Mark Robinson (born 27 January 1973) is a Canadian television meteorologist and storm chaser. He co-hosts the television series Storm Hunters and Unearthed, has appeared on the television series Angry Planet, and has made numerous other media appearances. In 2015, Robinson was named one of Canada's 100 greatest modern-day explorers by Canadian Geographic, and was elected a Fellow of the Royal Canadian Geographic Society.

==Storm chasing==

A storm chaser since 2000, Robinson has documented dozens of tornadic storms and landfalling hurricanes / tropical storms, including the 2013 El Reno EF3 tornado, the Category 5 Hurricane Katrina in Gulfport, Mississippi, and Category 3 Hurricane Sandy in New York City, New York. He was the first Weather Network reporter to broadcast live from a hurricane (Katrina) and livestream a tornadic storm (from Oklahoma).

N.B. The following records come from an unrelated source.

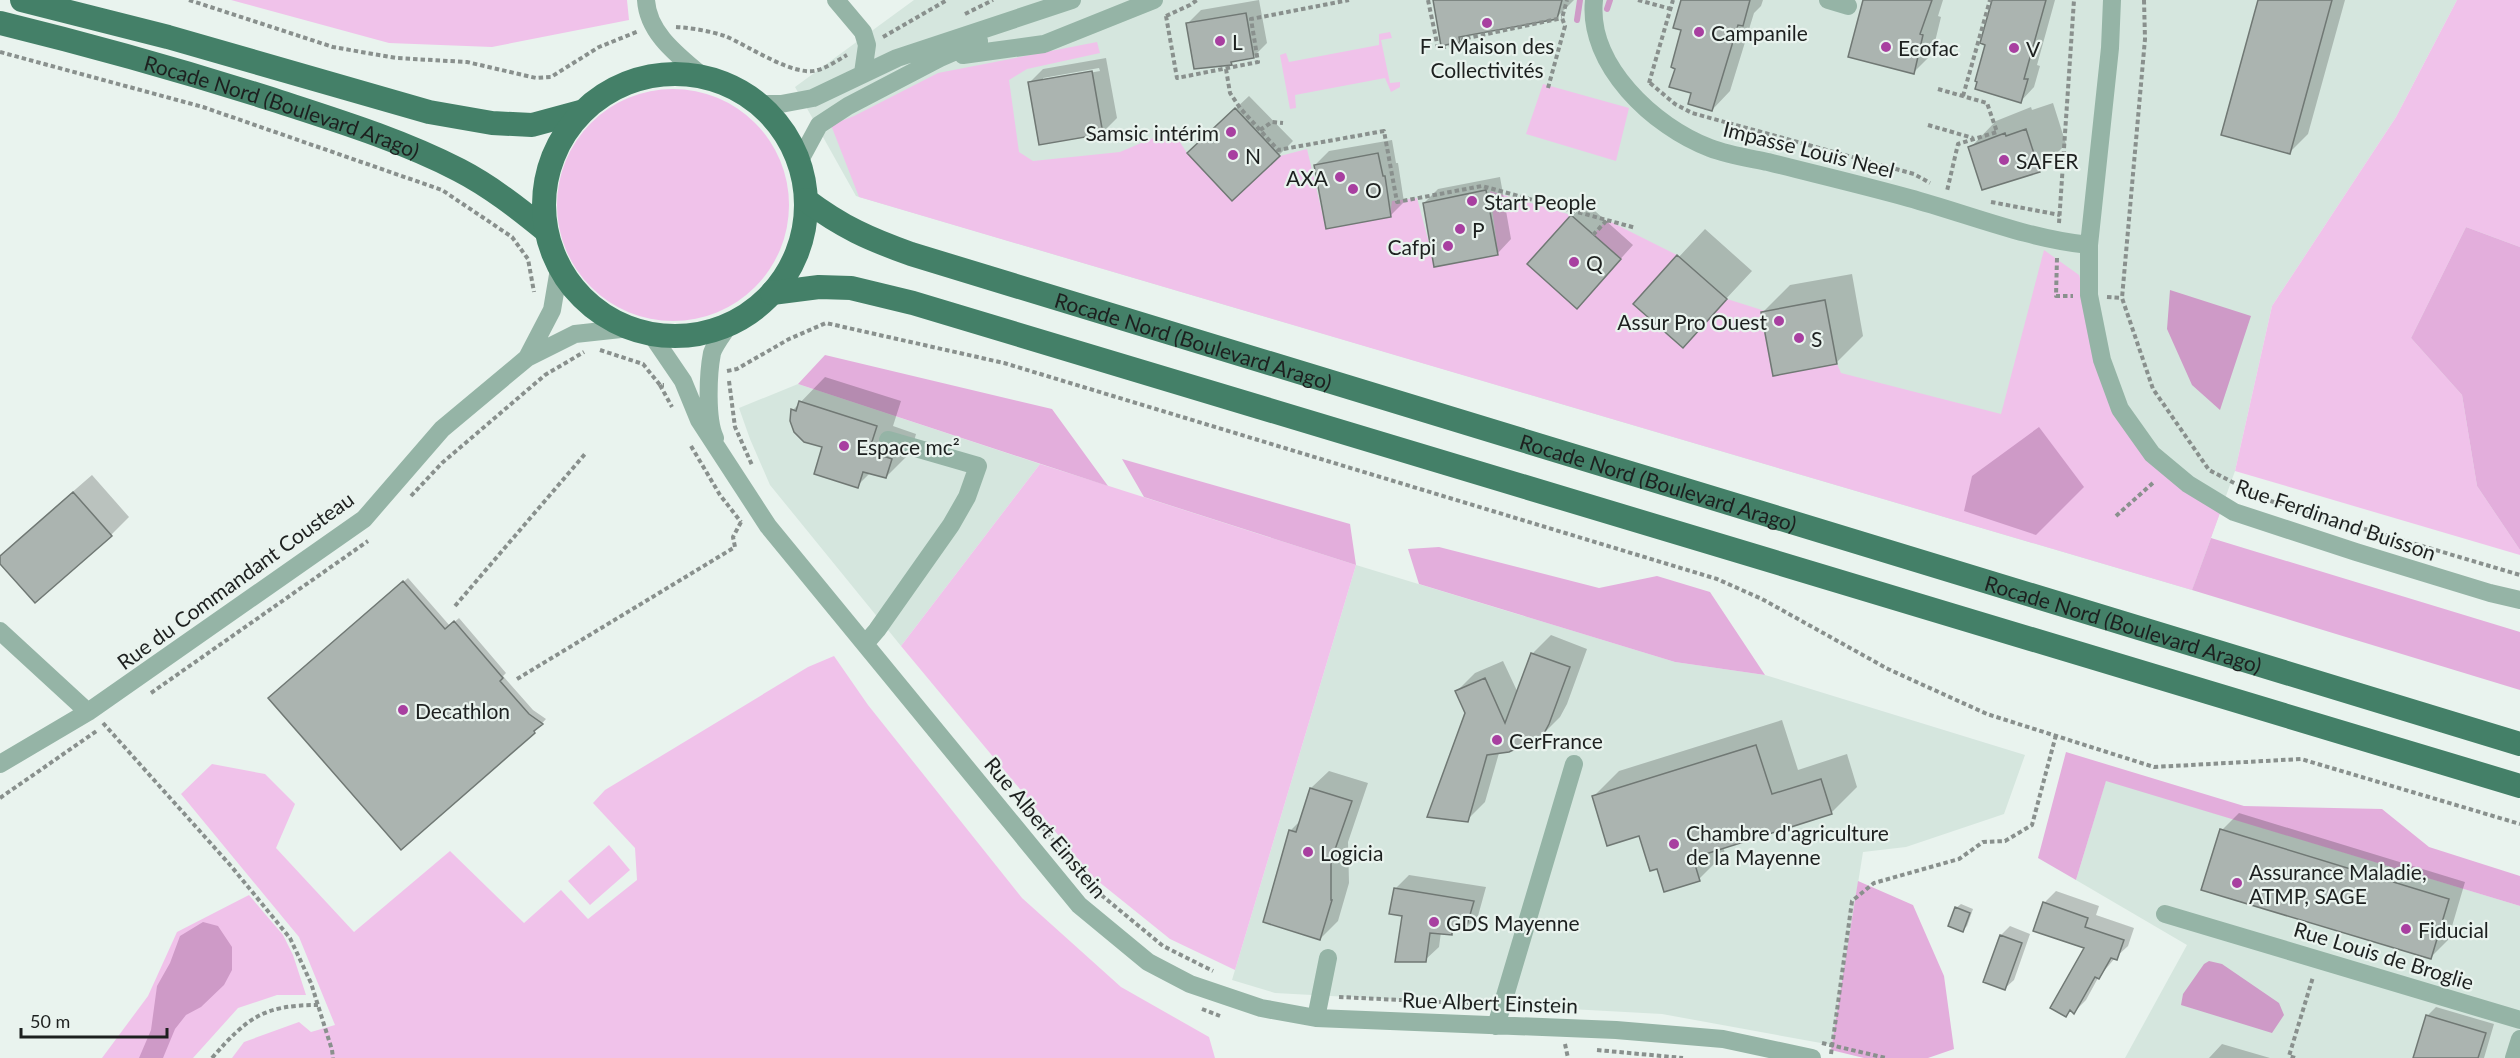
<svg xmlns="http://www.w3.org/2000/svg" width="2520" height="1058" font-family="Lato,sans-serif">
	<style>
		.built { fill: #d5e6de }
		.green { fill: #f0c2ea }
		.forest { fill: #e3aedc }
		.water { fill: #ce9ac7 }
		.shadow { fill: #0003; fill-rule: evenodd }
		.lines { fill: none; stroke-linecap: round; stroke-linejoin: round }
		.stream { stroke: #ce9ac7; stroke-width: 6 }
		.building { fill: #abb4b0; stroke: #707874; stroke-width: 1.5 }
		.path { stroke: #89908d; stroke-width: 4; stroke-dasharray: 4.5 3; stroke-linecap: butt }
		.minor { stroke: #95b4a6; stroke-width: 18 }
		.major { stroke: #448068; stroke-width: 24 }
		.poi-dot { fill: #a83fa0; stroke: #e9f3ee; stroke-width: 2 }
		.labels { text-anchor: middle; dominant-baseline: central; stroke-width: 4.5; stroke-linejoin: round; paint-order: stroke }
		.poi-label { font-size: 21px; fill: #1d201f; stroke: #e9f3ee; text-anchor: start }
		.street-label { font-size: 21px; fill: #1d201f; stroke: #e9f3ee }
	</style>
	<rect width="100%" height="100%" fill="#e9f3ee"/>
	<!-- built -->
	<path class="built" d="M914 0H2457L2396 117 2272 306 2235 471 2192 590 856 196 795 87Z
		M798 384 1040 464 901 646 770 485 750 439 739 408Z
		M1356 565 1675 662 1765 675 2025 755 2004 814 1906 847 1863 852 1832 1045 1662 1014 1275 993 1232 980Z
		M2106 780 2520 906V1058H2125L2187 945 2076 880Z"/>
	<!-- green -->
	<path class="green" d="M231 0H627L629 20 492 47 389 43Z
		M2457 0H2520V247L2466 227 2411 338 2462 395 2477 486 2520 550V555L2235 471 2272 306 2396 117Z
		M1390 32 1392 38 1381 40 1390 83 1400 82V87L1391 92 1385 78 1295 95 1296 108 1290 109 1280 55 1286 53 1289 62 1379 45V34Z
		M1097 42 1100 53 1027 69 1009 80 1019 152 1033 161 1120 152 1172 130 1187 153 1232 201 1280 156 1307 149 1326 229 1390 217 1392 201 1417 198 1435 266 1498 254 1490 191 1571 215 1527 264 1577 308 1621 260 1593 235 1607 220 1677 255 1633 304 1682 348 1727 299 1765 311 1774 376 1837 364 1841 373 2001 414 2044 250 2079 275 2121 420 2220 513 2192 590 859 197 831 125 854 116 938 73Z
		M1543 84 1629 108 1616 161 1526 134Z
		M557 205a116 116 0 1 1 232 0a116 116 0 1 1-232 0Z
		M1040 464 1356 565 1235 970 1170 939 1093 877 901 646Z
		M834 656 868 705 1022 898 1121 987 1209 1037 1215 1058H232L244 1042 299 1022 311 1032 335 1025 299 937 181 794 212 764 265 774 295 804 276 848 354 932 450 851 524 923 561 890 588 919 637 880 635 848 593 803 605 790 808 667Z
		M609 845 630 870 590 905 568 881Z
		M249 895 283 935 293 955 306 995H277L238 1008 193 1058H102L148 996 177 932Z"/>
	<!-- forest -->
	<path class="forest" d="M2466 227 2520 247V550L2477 486 2462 395 2411 338Z
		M825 355 1052 409 1108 486 798 384Z
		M1122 459 1350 524 1356 565 1144 497Z
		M2211 538 2520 632V690L2192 590Z
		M1439 547 1599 588 1657 576 1710 592 1765 675 1675 662 1419 584 1408 549Z
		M2066 752 2244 806 2382 809 2429 847 2520 876V906L2106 781 2076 880 2038 858Z
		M1858 881 1913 905 1944 976 1954 1049 1928 1058H1864L1831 1050Z"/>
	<!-- water -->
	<path class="water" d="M2170 290 2251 316 2220 410 2192 385 2167 329Z
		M2039 427 2084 487 2036 535 1964 511 1972 476Z
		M203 922 218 926 232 947V970L224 985 201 1007 186 1015 175 1029 163 1058H139L151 1030 157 986 170 963 180 936Z
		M2209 961 2222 964 2279 1003 2284 1015 2272 1033 2181 1005 2183 994 2204 964Z"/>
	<!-- shadow -->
	<path class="shadow" d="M1259 0 1267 43 1253 57 1234 60 1231 63 1187 24 1201 10Z
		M1434 0H1574L1557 17 1466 34 1459 41Z
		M1682 0H1763L1761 6 1754 13 1730 91 1712 110 1693 92 1676 68 1683 29Z
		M1865 0H1943L1938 16 1941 17 1932 54 1914 72Z
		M1994 0H2055L2037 65 2040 66 2034 87 2021 101Z
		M2260 0H2345L2308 134 2290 152Z
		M1106 58 1117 118 1103 132 1029 83 1043 69ZM1099 68 1100 71 1043 81V78Z
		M1249 96 1293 141 1279 155 1203 139Z
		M2053 103 2066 144 2039 171 1970 148 1996 121 2031 107 2032 110Z
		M1392 140 1396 163H1398L1404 202 1390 216 1315 165 1329 151Z
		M1500 177 1511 239 1498 253 1424 203 1438 189Z
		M1586 203 1633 245 1590 293 1572 216Z
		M1705 229 1752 271 1682 346 1635 304Z
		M1852 274 1863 336 1836 363 1763 312 1790 285Z
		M825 377 901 401 893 426 916 434 911 452 886 477 871 472 857 486 793 410Z
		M92 475 129 517 111 535 0 562V557L16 541Z
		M408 578 450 626 459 618 506 673 503 676 533 710 546 719 534 732 274 694Z
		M1551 635 1587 649 1567 704 1560 717 1541 736 1499 753 1485 802 1467 820V713L1457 691 1475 673 1503 661 1518 693 1533 653Z
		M1782 720 1798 770 1847 754 1857 787 1831 813 1723 847 1725 853 1699 879 1658 867 1640 834 1593 797 1619 771ZM1692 850 1697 865H1694Z
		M1329 771 1368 783 1348 842 1349 883 1338 921 1320 939 1290 831 1301 820 1311 788Z
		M2239 813 2465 882 2448 940 2431 957 2222 830Z
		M1409 875 1486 887 1478 916 1464 930 1456 929 1451 933 1441 932 1439 947 1425 960 1404 915 1395 889Z
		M2056 891 2099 906 2096 915 2134 928 2128 946 2115 958 2098 978 2086 1000 2074 1012 2072 1009 2066 1015 2086 948 2044 903Z
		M1961 904 1973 909 1967 926 1963 930 1956 908Z
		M2010 926 2030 934 2014 980 2004 989 1985 981 2001 935Z
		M2436 1007 2494 1024 2484 1058H2414L2427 1016Z
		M2222 1044 2270 1058H2209Z"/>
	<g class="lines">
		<!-- stream -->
		<path class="stream" d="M1607 9 1610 0
			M1577 20 1580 0"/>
	</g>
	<!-- building -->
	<path class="building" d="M1433 0H1562L1557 19 1459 37 1460 42 1441 46Z
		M1681 0H1750L1743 26 1738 25 1712 111 1688 104 1691 93 1669 87 1675 69 1671 67 1681 30 1673 28Z
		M1863 0H1932L1920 34 1923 35 1914 74 1848 57Z
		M1992 0H2046L2024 79H2028L2021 103 1975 89 1977 82 1975 81 1985 45 1980 43Z
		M2258 0H2332L2290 154 2221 135Z
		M1246 13 1254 58 1231 62 1232 65 1194 69 1186 23Z
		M1092 71 1103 134 1039 145 1028 82Z
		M1235 108 1280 156 1232 201 1187 153Z
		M2026 129 2040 172 1982 190 1968 147 2005 133 2006 136Z
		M1378 153 1383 176H1385L1391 217 1326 229 1314 165Z
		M1486 190 1498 255 1434 267 1423 203Z
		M1571 215 1621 259 1577 309 1527 264Z
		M1677 255 1727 299 1683 348 1633 304Z
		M1825 300 1837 364 1773 376 1761 312Z
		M799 401 877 426 869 451 892 459 886 478 863 472 858 488 814 474 822 447 804 442 794 432 790 421 791 409 796 411Z
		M73 492 112 536 35 603 0 564V556Z
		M403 581 445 629 454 621 503 678 500 681 529 714 543 724 534 731 535 733 401 850 268 698Z
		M1531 653 1570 667 1549 724 1542 737 1528 750 1524 745 1509 752 1487 755 1468 822 1427 817 1465 713 1455 691 1485 678 1505 723Z
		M1756 745 1772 794 1821 779 1832 814 1693 858 1700 881 1664 892 1657 869 1650 871 1639 836 1607 846 1592 796Z
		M1310 788 1352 801 1331 861V900H1332L1320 940 1263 922 1289 830 1296 832Z
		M2220 829 2449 899 2431 959 2201 890Z
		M1394 888 1474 901 1465 932 1452 930V935L1430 933 1426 962H1395L1402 916 1389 914Z
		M2043 902 2088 918 2085 927 2124 940 2117 960 2111 958 2099 979 2095 977 2074 1014 2070 1010 2066 1017 2050 1008 2084 948 2033 931Z
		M1955 907 1970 913 1963 932 1948 926Z
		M2000 935 2022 943 2005 990 1983 982Z
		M2426 1015 2486 1033 2478 1058H2413Z"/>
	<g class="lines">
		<!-- path -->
		<path class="path" d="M189 0 333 47 396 58 467 62 536 78 551 77 599 47 639 31
			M1428 0 1438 48 1463 44V39L1562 18
			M1638 0 1671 9
			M2144 0 2145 39 2122 298 2153 389 2209 470 2267 500 2520 575
			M965 14 993 0
			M1166 16 1190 5 1197 0
			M1166 16 1177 78 1258 62 1251 19 1349 0
			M676 27C692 28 710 31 725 36 749 46 795 78 818 70 828 67 838 60 847 55
			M883 37 947 0
			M0 52 203 107 442 190 512 237 528 259 534 292
			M1226 69 1230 93 1240 108 1278 150 1384 131 1397 202 1482 186 1636 228
			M1649 83 1673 0
			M1650 83 1675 104 1692 113 1914 174 1930 183
			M1548 88 1565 26 1562 18 1567 0
			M1938 89 1987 103 1997 132 1958 144 1947 191
			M1963 96 1990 0
			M1928 125 1973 138
			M1260 130 1272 122 1283 123
			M1991 202 2060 215
			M2059 223 2074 0
			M1593 235 1607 220
			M2057 258 2056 296H2073
			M2107 297 2122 298
			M600 350 643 364 660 385H664
			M727 371 737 369 789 339 826 323 1004 363 1717 579 1762 599 1888 669 1987 714 2154 767 2301 759 2520 824
			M729 381 735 427 752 465
			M660 385 672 407
			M691 446 720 495 741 522
			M411 496 442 463 545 375 584 352
			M2116 516 2155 481
			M455 606 585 454
			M517 679 735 547 733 537 741 522
			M151 693 368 541
			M103 723 231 866 290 938 311 983 332 1050 333 1058
			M0 798 98 730
			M1028 810 1094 889 1163 946 1213 971
			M1339 997 1484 1004
			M1202 1009 1220 1016
			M1822 1043 1886 1058
			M1565 1044 1568 1058
			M1597 1050 1683 1058
			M1831 1054 1852 901 1874 883 1959 859 1983 842 2005 841 2032 825 2056 735
			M212 1058C247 1018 263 1005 318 1005
			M2295 1058 2289 1056 2313 977"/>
		<!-- minor -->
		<path class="minor" d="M646 0C648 34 679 56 702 76
			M836 0 863 32 867 45 863 73
			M1594 0C1587 65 1654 127 1710 148 1728 155 1749 158 1768 162 1815 174 1862 185 1909 198 1968 214 2028 239 2089 245
			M1828 0 1848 6
			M2112 0 2110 48 2089 245V295L2102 360 2120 409 2152 454 2188 484 2234 512 2356 552 2490 593 2520 600
			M963 55 1044 44 1154 0
			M760 104H781L813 98 897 58 1072 0
			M799 162 819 125 848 106 940 58 979 41
			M651 334 683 381 699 420 768 526 1079 905 1148 962 1190 984 1261 1008 1316 1018 1616 1030 1723 1039 1812 1058
			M527 358 552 310 559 269
			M715 438C706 419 708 374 712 353 715 344 724 333 729 325
			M0 631 88 712
			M865 644 877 630 951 525 967 497 978 466 888 440
			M0 764 88 712 364 519 442 429 527 358 575 334 630 328
			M2165 914 2520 1020
			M1316 1018 1328 958
			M1496 1026 1574 764
			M2514 1058 2520 1039"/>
		<!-- major -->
		<g class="major">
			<path d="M22 0 168 37 429 112 492 123 532 125 580 112"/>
			<path id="s1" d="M0 23C90 45 179 70 268 98 332 119 399 139 459 170 490 186 518 208 545 230"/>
			<circle cx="675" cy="205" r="131"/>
			<path id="s2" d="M806 200C842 227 869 239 911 254L2520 744"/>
			<path d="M772 293 819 287 851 288 913 303 2520 786"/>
		</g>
	</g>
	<!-- markers -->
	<g class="poi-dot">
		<circle cx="1487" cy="23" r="6"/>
		<circle cx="1699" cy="32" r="6"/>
		<circle cx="1220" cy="41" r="6"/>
		<circle cx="1886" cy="47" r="6"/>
		<circle cx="2014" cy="48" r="6"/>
		<circle cx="1231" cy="132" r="6"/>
		<circle cx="1233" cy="155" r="6"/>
		<circle cx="2004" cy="160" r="6"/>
		<circle cx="1340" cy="177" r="6"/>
		<circle cx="1353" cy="189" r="6"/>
		<circle cx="1472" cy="201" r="6"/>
		<circle cx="1460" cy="229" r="6"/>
		<circle cx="1448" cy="246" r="6"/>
		<circle cx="1574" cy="262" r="6"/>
		<circle cx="1779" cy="321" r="6"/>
		<circle cx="1799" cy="338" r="6"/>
		<circle cx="844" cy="446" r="6"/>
		<circle cx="403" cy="710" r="6"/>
		<circle cx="1497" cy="740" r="6"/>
		<circle cx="1674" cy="844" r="6"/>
		<circle cx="1308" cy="852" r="6"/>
		<circle cx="2237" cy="883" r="6"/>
		<circle cx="1434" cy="922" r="6"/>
		<circle cx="2406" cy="929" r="6"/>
	</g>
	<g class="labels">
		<!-- poi labels -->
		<g class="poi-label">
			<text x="1711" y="32">Campanile</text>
			<text x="1232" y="41">L</text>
			<text x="1487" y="45" text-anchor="middle">F - Maison des<tspan x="1487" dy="24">Collectivités</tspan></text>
			<text x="1898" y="47">Ecofac</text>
			<text x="2026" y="48">V</text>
			<text x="1219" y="132" text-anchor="end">Samsic intérim</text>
			<text x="1245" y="155">N</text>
			<text x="2016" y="160">SAFER</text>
			<text x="1328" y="177" text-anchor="end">AXA</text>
			<text x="1365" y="189">O</text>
			<text x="1484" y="201">Start People</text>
			<text x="1472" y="229">P</text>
			<text x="1436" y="246" text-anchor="end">Cafpi</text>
			<text x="1586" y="262">Q</text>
			<text x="1767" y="321" text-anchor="end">Assur Pro Ouest</text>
			<text x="1811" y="338">S</text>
			<text x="856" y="446">Espace mc²</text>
			<text x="415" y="710">Decathlon</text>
			<text x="1509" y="740">CerFrance</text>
			<text x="1686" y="832">Chambre d'agriculture<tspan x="1686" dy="24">de la Mayenne</tspan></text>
			<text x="1320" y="852">Logicia</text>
			<text x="2249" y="871">Assurance Maladie,<tspan x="2249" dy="24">ATMP, SAGE</tspan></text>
			<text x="1446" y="922">GDS Mayenne</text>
			<text x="2418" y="929">Fiducial</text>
		</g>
		<!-- street labels -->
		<g class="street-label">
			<text stroke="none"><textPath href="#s1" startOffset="294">Rocade Nord (Boulevard Arago)</textPath></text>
			<text transform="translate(1809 149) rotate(14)">Impasse Louis Neel</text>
			<text stroke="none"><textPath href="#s2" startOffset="414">Rocade Nord (Boulevard Arago)</textPath></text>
			<text stroke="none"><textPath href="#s2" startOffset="900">Rocade Nord (Boulevard Arago)</textPath></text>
			<text transform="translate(2336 519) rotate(19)">Rue Ferdinand Buisson</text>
			<text transform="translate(235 580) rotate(-36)">Rue du Commandant Cousteau</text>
			<text stroke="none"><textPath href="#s2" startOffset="1386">Rocade Nord (Boulevard Arago)</textPath></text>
			<text transform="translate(1046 827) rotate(50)">Rue Albert Einstein</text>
			<text transform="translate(2384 955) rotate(17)">Rue Louis de Broglie</text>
			<text transform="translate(1490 1002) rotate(2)">Rue Albert Einstein</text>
		</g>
	</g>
	<!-- scale -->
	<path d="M21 1028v9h146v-9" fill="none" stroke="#1d201f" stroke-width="3"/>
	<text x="30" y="1028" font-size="18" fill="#1d201f" stroke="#e9f3ee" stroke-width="4.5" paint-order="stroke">50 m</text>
</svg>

==Television and other media==

Robinson created and, with The Weather Network's Jaclyn Whittal, co-hosts the television series Stormhunters. The series has appeared on The Weather Network in Canada, Sky in the United Kingdom, and National Geographic Channel in New Zealand and Australia. The series chronicles the adventures of the duo (and occasionally adventurer George Kourounis) as they travel across North America documenting severe weather.

Robinson co-hosts the television series Unearthed with George Kourounis, documenting natural and wild areas of the planet. The duo has so far travelled through the Northwest Passage in the Canadian Arctic, Greenland Arctic, and Antarctica. The series has been shown in Canada on The Weather Network.

He has also appeared on the television series Angry Planet as an occasional guest. Angry Planet has been shown in Canada on OLN, City-TV and The Weather Network, The Weather Channel in Australia, and the Travel Channel worldwide.

Robinson has made appearances as a guest on CBC-TV, CBC-Radio, CTV, City-TV, CNN, The Weather Channel, BBC-TV, and Discovery Channel’s Daily Planet, and has been featured in articles in the Toronto Star, The Globe and Mail, USA Today and other dailies.